Send back exactly the lines from the opening line of the records below through the one with "left ear: (309, 496)".

Dataset entries

---

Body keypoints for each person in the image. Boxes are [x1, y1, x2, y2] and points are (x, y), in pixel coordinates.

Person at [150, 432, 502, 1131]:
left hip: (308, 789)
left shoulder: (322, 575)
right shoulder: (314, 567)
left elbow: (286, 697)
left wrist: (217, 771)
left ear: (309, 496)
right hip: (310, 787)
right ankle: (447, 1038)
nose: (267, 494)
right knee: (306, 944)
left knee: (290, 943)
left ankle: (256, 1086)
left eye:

---

Task answer:
Body keypoints for each person in the image. Boxes are [x1, y1, x2, y2] and points are (x, y), in pixel coordinates.

Person at [150, 432, 502, 1131]:
left hip: (308, 789)
left shoulder: (322, 575)
right shoulder: (314, 567)
left elbow: (286, 697)
left wrist: (217, 771)
left ear: (309, 496)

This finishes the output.